Let $(\Omega, \mathcal{F}, P)$ be a probability space, and let $X_1,X_2,\dots$ be a sequence of i.i.d. random variables. Let $$S_n:=X_1+\cdots+ X_n,$$ and define $\mathcal{G}:=\sigma(S_n)$, the $\sigma$-field generated by the sum $S_n$. Compute $E(X_1\vert S_n)$.
For reference, by definition, $E(X_1\vert S_n):= E(X_1\vert\sigma(S_n))$, where the latter is the a.s. unique $\sigma(S_n)$-measurable random variable such that $$\int_A E(X_1\vert\sigma(S_n))\,dP=\int_A X_1\,dP\quad\text{for all }A\in\sigma(S_n).$$
My question is if the independence of the $X_i$ is unnecessary? This seems to be because my first attempt only requires the fact that they're identically distributed:
$$S_n = E(S_n\vert S_n) = E(X_1\vert S_n) +\cdots + E(X_n\vert S_n) =: Z_1+\cdots Z_n.$$
The first equality is immediate from the definition and the second is from linearity. Then for any $1\le i< j\le n$ and any $A\in\sigma(S_n)$ we have that $Z_i$ and $Z_j$ are $\sigma(S_n)$-measurable and:
$$\int_A Z_i\,dP = \int_A X_i\,dP = \int_A X_j\,dP = \int_A Z_j\,dP,$$
since the $X_i$ are identically distributed and $\sigma(S_n)\subset \mathcal{F}$. Thus by definition we see that $Z_i=Z_j$, so that $E(X_1\vert S_n) = E(X_i\vert S_n)$ for all $i=1,\dots, n$. Hence
$$S_n = n\cdot E(X_1\vert S_n) \implies E(X_1\vert S_n) =\frac{1}{n} S_n.$$
Of course, in most of the equalities I mean almost sure equality. It doesn't seem like independence is necessary, but I want to verify.
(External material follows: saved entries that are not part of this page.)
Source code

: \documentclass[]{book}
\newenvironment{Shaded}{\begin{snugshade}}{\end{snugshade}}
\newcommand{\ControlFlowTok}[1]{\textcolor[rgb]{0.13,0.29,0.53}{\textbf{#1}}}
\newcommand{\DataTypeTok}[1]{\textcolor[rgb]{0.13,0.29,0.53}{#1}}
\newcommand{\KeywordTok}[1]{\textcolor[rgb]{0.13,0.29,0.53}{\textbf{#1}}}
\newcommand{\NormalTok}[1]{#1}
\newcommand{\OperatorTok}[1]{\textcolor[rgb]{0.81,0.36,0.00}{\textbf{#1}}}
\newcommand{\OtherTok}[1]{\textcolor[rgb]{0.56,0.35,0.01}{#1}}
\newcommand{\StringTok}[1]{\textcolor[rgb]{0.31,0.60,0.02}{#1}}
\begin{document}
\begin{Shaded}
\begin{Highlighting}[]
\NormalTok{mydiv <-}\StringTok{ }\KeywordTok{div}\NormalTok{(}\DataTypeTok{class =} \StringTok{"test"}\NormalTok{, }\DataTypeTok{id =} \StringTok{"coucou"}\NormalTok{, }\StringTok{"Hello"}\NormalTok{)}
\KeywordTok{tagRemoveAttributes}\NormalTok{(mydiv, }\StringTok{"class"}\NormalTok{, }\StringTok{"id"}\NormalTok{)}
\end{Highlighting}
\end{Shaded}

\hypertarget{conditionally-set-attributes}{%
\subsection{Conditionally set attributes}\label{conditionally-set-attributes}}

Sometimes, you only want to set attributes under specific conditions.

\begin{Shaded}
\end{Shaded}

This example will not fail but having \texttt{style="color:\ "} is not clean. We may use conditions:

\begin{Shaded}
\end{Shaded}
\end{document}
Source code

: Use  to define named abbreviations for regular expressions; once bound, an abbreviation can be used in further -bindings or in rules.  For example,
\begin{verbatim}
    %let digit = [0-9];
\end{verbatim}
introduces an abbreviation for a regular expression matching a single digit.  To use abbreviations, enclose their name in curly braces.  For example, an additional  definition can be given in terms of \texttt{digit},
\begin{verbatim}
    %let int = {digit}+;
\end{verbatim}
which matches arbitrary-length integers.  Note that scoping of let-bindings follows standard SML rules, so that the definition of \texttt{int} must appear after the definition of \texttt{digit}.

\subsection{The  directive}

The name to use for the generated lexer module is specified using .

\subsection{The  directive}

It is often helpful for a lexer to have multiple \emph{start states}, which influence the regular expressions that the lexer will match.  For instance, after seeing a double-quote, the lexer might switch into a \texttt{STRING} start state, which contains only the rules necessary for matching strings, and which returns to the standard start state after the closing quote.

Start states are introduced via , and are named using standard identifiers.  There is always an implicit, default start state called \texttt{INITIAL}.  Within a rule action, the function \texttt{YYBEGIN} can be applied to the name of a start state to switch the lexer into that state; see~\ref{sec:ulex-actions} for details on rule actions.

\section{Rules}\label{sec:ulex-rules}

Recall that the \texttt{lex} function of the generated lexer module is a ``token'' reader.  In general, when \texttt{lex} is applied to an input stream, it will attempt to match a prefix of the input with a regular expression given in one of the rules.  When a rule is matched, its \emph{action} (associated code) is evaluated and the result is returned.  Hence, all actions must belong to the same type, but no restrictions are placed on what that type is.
I might be late but you need the independence here. You're integrating $X_i$ over an event of the type $A=\{S_n\in B\}$ which involves all $X_1,\dots,X_n$. To exchange $X_i$ and $X_j$ in the integral, you need for example that the vector $(X_1,\dots,X_i,\dots,X_j,\dots,X_n)$ hast the same distribution as $(X_1,\dots,X_j,\dots,X_i,\dots,X_n)$ (and the fact that this does not change the event A, but that's trivial). This only holds for i.i.d random variables. As a counter example consider $X_i\sim N(0,1)$ and $X_j=-X_i$.